Much as it did with the new pickups, GM went conservative with the new Tahoe/Suburban/Yukon trio. Power comes from a 5.3-liter V-8 churing 355 hp and 383 lb-ft of torque tied to a six-speed automatic lifted straight from the pickup line — no fancy twin-turbo eco-forcing or nine-speed transmission here, and no word from GM yet of a hybrid variant. The chassis are steel bodies bolted to a frame as God and the Fisher brothers intended, although the hood and rear hatches are made of aluminum to save weight. Even the styling forsakes anything risky for more flat, square planes than a lumberyard, save an odd divot on the cheek of the Tahoe and the addition of LEDs in upscale versions.

The major improvements come from the interior, long the reason such SUVs see as much duty as executive limousines as they do off-road. There's now 12 ways to charge electronics inside a Tahoe, including a three-prong plug. The center console comfortably fits a laptop or iPad. And in reaction to the popularity of its vehicles among thieves, the new SUVs can be orderd with interior motion sensors and window break-in alerts tied to immobilizers.

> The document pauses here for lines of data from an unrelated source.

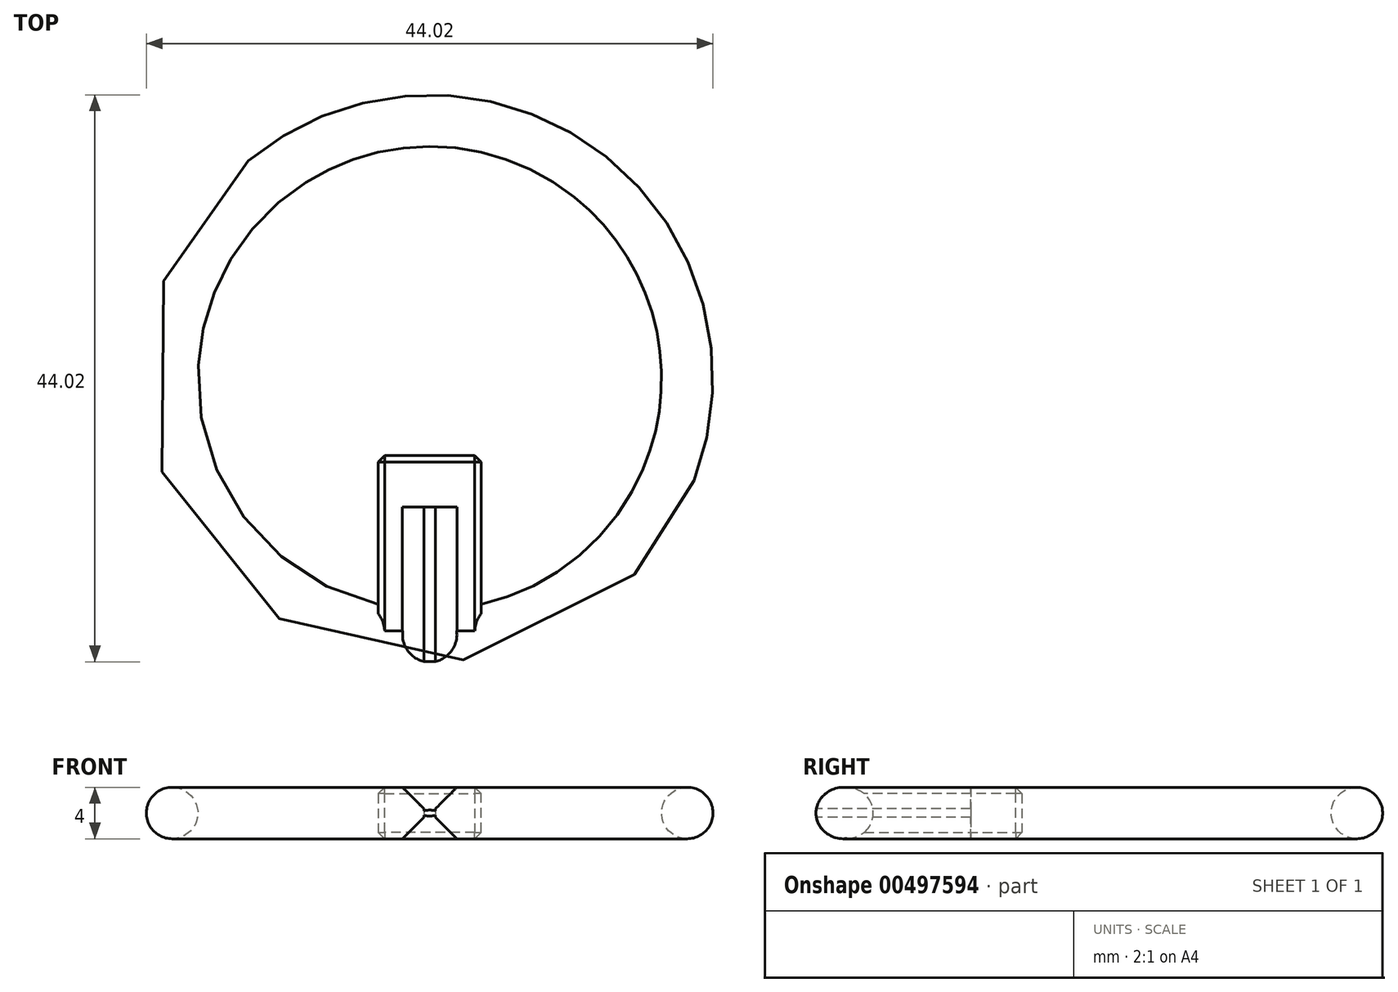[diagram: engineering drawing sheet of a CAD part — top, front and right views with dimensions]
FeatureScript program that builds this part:
annotation { "Feature Type Name" : "Feature", "Feature Type Description" : "" }
export const myFeature = defineFeature(function(context is Context, id is Id, definition is map)
    precondition{}
    {
        {
            var Q0;
            Q0=qCreatedBy(makeId("Top.planeOp"),FACE);
            var sketch = newSketch(context, id + "F0", { "sketchPlane" : qUnion([Q0])});
            skLineSegment(sketch, "E0", {"start": v(4, -8) * mm, "end": v(-4, -8) * mm});
            skLineSegment(sketch, "E1", {"start": v(-4, -8) * mm, "end": v(-4, -19.6) * mm});
            skLineSegment(sketch, "E2", {"start": v(-4, -19.6) * mm, "end": v(4, -19.6) * mm});
            skLineSegment(sketch, "E3", {"start": v(4, -19.6) * mm, "end": v(4, -8) * mm});
            skCircle(sketch, "E4", {"center": v(0, 0) * mm, "radius": 20 * mm});
            skLineSegment(sketch, "E5", {"start": v(-4, -8) * mm, "end": v(-4, -6) * mm});
            skLineSegment(sketch, "E6", {"start": v(-4, -6) * mm, "end": v(4, -6) * mm});
            skLineSegment(sketch, "E7", {"start": v(4, -6) * mm, "end": v(4, -8) * mm});
            skSolve(sketch);
        }
        {
            var Q0;
            Q0=qCreatedBy(makeId("Front.planeOp"),FACE);
            var sketch = newSketch(context, id + "F1", { "sketchPlane" : qUnion([Q0])});
            skCircle(sketch, "E8", {"center": v(20.01, 0) * mm, "radius": 2 * mm});
            skSolve(sketch);
        }
        {
            var Q0;
            Q0=makeQuery(id+"F1.imprint","IMPRINT",FACE,{"disambiguationData":[TD([[makeQuery(id+"F1.imprint","IMPRINT",EDGE,{"derivedFrom":sQuery(id+"F1.wireOp",EDGE,"E8")}),1.0]])]});
            var Q1;
            Q1=sQuery(id+"F0.wireOp",EDGE,"E4");
            revolve(context, id + "F2", {"entities" : qUnion([Q0]), "axis" : qUnion([Q1]), "revolveType" : RevolveType.FULL});
        }
        {
            var Q0;
            Q0=makeQuery(id+"F0.imprint","IMPRINT",FACE,{"disambiguationData":[TD([[makeQuery(id+"F0.imprint","IMPRINT",EDGE,{"derivedFrom":sQuery(id+"F0.wireOp",EDGE,"E0")}),1.0]])]});
            var Q1;
            Q1=makeQuery(id+"F0.imprint","IMPRINT",FACE,{"disambiguationData":[TD([[makeQuery(id+"F0.imprint","IMPRINT",EDGE,{"derivedFrom":sQuery(id+"F0.wireOp",EDGE,"E0")}),-1.0]])]});
            extrude(context, id + "F3", {"entities" : qUnion([Q0, Q1]), "operationType" : NewBodyOperationType.ADD, "depth" : 2 * mm, "hasSecondDirection" : true, "secondDirectionOppositeDirection" : true, "secondDirectionDepth" : 2 * mm});
        }
        {
            var Q0;
            Q0=makeQuery(id+"F3.opExtrude","SWEPT_FACE",FACE,{"disambiguationData":[OSD([sQuery(id+"F0.wireOp",EDGE,"E6")])]});
            cPlane(context, id + "F4", {"entities" : qUnion([Q0]), "cplaneType" : CPlaneType.OFFSET, "offset" : 16 * mm, "oppositeDirection" : true, "width" : 150 * mm, "height" : 150 * mm});
        }
        {
            var Q0;
            Q0=qCreatedBy(id+"F4.planeOp",FACE);
            var sketch = newSketch(context, id + "F5", { "sketchPlane" : qUnion([Q0])});
            skLineSegment(sketch, "E9", {"start": v(-2, 2) * mm, "end": v(-0.36, 0.36) * mm});
            skLineSegment(sketch, "E10", {"start": v(0.36, 0.36) * mm, "end": v(2, 2) * mm});
            skLineSegment(sketch, "E11", {"start": v(-0.37, -0.37) * mm, "end": v(-2, -2) * mm});
            skLineSegment(sketch, "E12", {"start": v(-2, -2) * mm, "end": v(2, -2) * mm});
            skLineSegment(sketch, "E13", {"start": v(2, -2) * mm, "end": v(0.36, -0.36) * mm});
            skLineSegment(sketch, "E14", {"start": v(2, 2) * mm, "end": v(-2, 2) * mm});
            skLineSegment(sketch, "E15.bottom", {"start": v(-0.36, 0.36) * mm, "end": v(-0.37, 0.36) * mm});
            skLineSegment(sketch, "E15.left", {"start": v(0.36, 0.36) * mm, "end": v(0.36, -0.37) * mm});
            skLineSegment(sketch, "E15.right", {"start": v(-0.37, 0.36) * mm, "end": v(-0.37, -0.37) * mm});
            skLineSegment(sketch, "E16.0", {"start": v(0.44, 0.33) * mm, "end": v(0.44, -0.33) * mm});
            skLineSegment(sketch, "E16.1", {"start": v(2.2, -2.08) * mm, "end": v(0.44, -0.33) * mm});
            skLineSegment(sketch, "E16.2", {"start": v(0.44, 0.33) * mm, "end": v(2.2, 2.08) * mm});
            skLineSegment(sketch, "E16.3", {"start": v(-2.2, -2.08) * mm, "end": v(2.2, -2.08) * mm});
            skLineSegment(sketch, "E16.4", {"start": v(2.2, 2.08) * mm, "end": v(-2.2, 2.08) * mm});
            skLineSegment(sketch, "E16.5", {"start": v(-2.2, 2.08) * mm, "end": v(-0.45, 0.34) * mm});
            skLineSegment(sketch, "E16.6", {"start": v(-0.45, 0.34) * mm, "end": v(-0.45, -0.34) * mm});
            skLineSegment(sketch, "E16.7", {"start": v(-0.45, -0.34) * mm, "end": v(-2.2, -2.08) * mm});
            skSolve(sketch);
        }
        {
            var Q0;
            Q0=makeQuery(id+"F5.imprint","IMPRINT",FACE,{"disambiguationData":[TD([[makeQuery(id+"F5.imprint","IMPRINT",EDGE,{"derivedFrom":sQuery(id+"F5.wireOp",EDGE,"E9")}),-1.0]])]});
            var Q1;
            Q1=makeQuery(id+"F5.imprint","IMPRINT",FACE,{"disambiguationData":[TD([[makeQuery(id+"F5.imprint","IMPRINT",EDGE,{"derivedFrom":sQuery(id+"F5.wireOp",EDGE,"E9")}),1.0]])]});
            extrude(context, id + "F6", {"entities" : qUnion([Q0, Q1]), "operationType" : NewBodyOperationType.REMOVE, "depth" : 12 * mm});
        }
        {
            var Q0;
            Q0=makeQuery(id+"F3.opExtrude","CAP_EDGE",EDGE,{"disambiguationData":[OSD([sQuery(id+"F0.wireOp",EDGE,"E1")])],"isStart":false});
            var Q1;
            Q1=makeQuery(id+"F3.opExtrude","CAP_EDGE",EDGE,{"disambiguationData":[OSD([sQuery(id+"F0.wireOp",EDGE,"E0")])],"isStart":false});
            var Q2;
            Q2=makeQuery(id+"F3.opExtrude","CAP_EDGE",EDGE,{"disambiguationData":[OSD([sQuery(id+"F0.wireOp",EDGE,"E3")])],"isStart":false});
            var Q3;
            Q3=makeQuery(id+"F3.opExtrude","CAP_EDGE",EDGE,{"disambiguationData":[OSD([sQuery(id+"F0.wireOp",EDGE,"E3")])],"isStart":true});
            var Q4;
            Q4=makeQuery(id+"F3.opExtrude","CAP_EDGE",EDGE,{"disambiguationData":[OSD([sQuery(id+"F0.wireOp",EDGE,"E1")])],"isStart":true});
            var Q5;
            Q5=makeQuery(id+"F3.opExtrude","CAP_EDGE",EDGE,{"disambiguationData":[OSD([sQuery(id+"F0.wireOp",EDGE,"E0")])],"isStart":true});
            var Q6;
            Q6=makeQuery(id+"F3.opExtrude","CAP_EDGE",EDGE,{"disambiguationData":[OSD([sQuery(id+"F0.wireOp",EDGE,"E6")])],"isStart":true});
            var Q7;
            Q7=makeQuery(id+"F3.opExtrude","CAP_EDGE",EDGE,{"disambiguationData":[OSD([sQuery(id+"F0.wireOp",EDGE,"E6")])],"isStart":false});
            var Q8;
            Q8=makeQuery(id+"F3.opExtrude","SWEPT_EDGE",EDGE,{"disambiguationData":[OSD([sQuery(id+"F0.wireOp",EDGE,"E6"),sQuery(id+"F0.wireOp",EDGE,"E7")])]});
            var Q9;
            Q9=makeQuery(id+"F3.opExtrude","SWEPT_EDGE",EDGE,{"disambiguationData":[OSD([sQuery(id+"F0.wireOp",EDGE,"E5"),sQuery(id+"F0.wireOp",EDGE,"E6")])]});
            chamfer(context, id + "F7", {"entities" : qUnion([Q0, Q1, Q2, Q3, Q4, Q5, Q6, Q7, Q8, Q9]), "width" : .5 * mm, "tangentPropagation" : true});
        }
    });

GM didn't reveal the efficiency ratings on the new SUVs, but it will take more than pricey gas to kill them. The Suburban ranks as the world's oldest vehicle model still in production, first rolling off a line in 1933. The 2015 models will have to adapt over the next several years to tougher fuel economy rules; GM didn't release fuel economy figures today, vowing only some improvement from the prior versions. Those critics were correct in 2009 that it's not sufficient for GM to rely so heavily on SUVs — but for GM to thrive, no vehicle may be more necessary.

And it took a meteorite to kill the dinosaurs.